Text provided:
━━━━━━━━━━━━━━━━━━━━━━━━━━━━━━
Oral inhibition of VEGF has also been attempted. One such compound is LY333531 (Eli Lilly Co., Indianapolis), which specifically inhibits PKC-ß and has been found to block vascular complications of diabetes, including abnormalities in retinal blood flow, neovascularization, and VEGF-mediated effects on permeability in animal models. In a small trial (N = 29) of diabetic patients with no or minimal retinopathy, the effect of LY333531 was compared with that of placebo over a one-month treatment period. The drug was well-tolerated, and no difference in adverse events was noted between the groups. Mean circulation time and retinal blood flow abnormalities were normalized in a significant and dose-dependent manner.8 Completed and on-going clinical trials will provide more information on its effectiveness in treating diabetic macular edema and retinopathy.
━━━━━━━━━━━━━━━━━━━━━━━━━━━━━━
Task objective:
Write the next part of the passage on oral VEGF inhibition with LY333531, picking up after its final sentence.

Data to examine:
━━━━━━━━━━━━━━━━━━━━━━━━━━━━━━
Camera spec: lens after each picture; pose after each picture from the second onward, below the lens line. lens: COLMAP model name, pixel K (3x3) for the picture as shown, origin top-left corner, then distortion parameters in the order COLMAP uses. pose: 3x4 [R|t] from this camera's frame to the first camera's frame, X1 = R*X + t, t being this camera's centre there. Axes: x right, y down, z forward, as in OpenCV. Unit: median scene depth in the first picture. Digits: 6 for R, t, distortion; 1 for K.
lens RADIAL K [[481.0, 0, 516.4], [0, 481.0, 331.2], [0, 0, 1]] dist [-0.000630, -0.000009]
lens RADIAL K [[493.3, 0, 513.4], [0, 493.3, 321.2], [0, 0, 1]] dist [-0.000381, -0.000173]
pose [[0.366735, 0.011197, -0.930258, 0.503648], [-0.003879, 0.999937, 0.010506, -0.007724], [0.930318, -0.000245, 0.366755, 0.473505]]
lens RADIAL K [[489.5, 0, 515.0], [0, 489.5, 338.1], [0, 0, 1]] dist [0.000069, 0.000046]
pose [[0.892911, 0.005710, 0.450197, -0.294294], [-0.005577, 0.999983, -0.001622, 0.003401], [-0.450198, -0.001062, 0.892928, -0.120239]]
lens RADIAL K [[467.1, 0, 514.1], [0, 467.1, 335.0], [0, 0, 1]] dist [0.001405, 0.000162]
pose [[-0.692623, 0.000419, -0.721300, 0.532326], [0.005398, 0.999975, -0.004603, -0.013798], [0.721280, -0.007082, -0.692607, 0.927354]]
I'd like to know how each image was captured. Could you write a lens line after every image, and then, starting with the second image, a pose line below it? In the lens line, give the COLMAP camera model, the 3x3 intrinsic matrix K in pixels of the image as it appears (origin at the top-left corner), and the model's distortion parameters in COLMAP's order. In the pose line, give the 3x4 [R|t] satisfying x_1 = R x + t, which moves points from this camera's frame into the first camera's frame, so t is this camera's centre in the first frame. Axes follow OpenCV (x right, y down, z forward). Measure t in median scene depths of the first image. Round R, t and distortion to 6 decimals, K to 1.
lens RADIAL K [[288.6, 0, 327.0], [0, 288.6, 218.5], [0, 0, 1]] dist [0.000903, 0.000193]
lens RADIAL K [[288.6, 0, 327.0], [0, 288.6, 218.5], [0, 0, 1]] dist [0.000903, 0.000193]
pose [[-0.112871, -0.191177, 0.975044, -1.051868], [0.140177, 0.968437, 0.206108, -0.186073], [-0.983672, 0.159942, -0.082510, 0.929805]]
━━━━━━━━━━━━━━━━━━━━━━━━━━━━━━
Answer to this problem:
If VEGF acts through an inflammatory mechanism, anti-inflammatory agents should reduce the progression of retinopathy. Aspirin therapy in dogs has been shown to prevent certain features of diabetic retinopathy, but human studies have not confirmed this effect. The lack of efficacy in studies such as the ETDRS (650 mg/day) may be due to insufficient dosage. Animal studies typically study doses two to four times higher than that used in the ETDRS.

Preliminary studies of intravitreal steroid injection and steroid releasing intravitreal implants do appear to suggest a protective effect. More research is needed to confirm the role of inflammation and anti-inflammatory agents.
Medical treatment aimed at modifying systemic risk factors has been shown effective at preventing diabetic retinopathy. Understanding the systemic factors and new pharmacologic treatments that affect them will help the ophthalmologist achieve the next goal of treating diabetic retinopathy: prevention. 

Dr. Fong is the associate director for clinical trials in the Department of Research and Evaluation, Southern California Permanente Medical Group, 100 S. Los Robles, Pasadena, CA 91101. Contact him at dsfong@ucla.edu.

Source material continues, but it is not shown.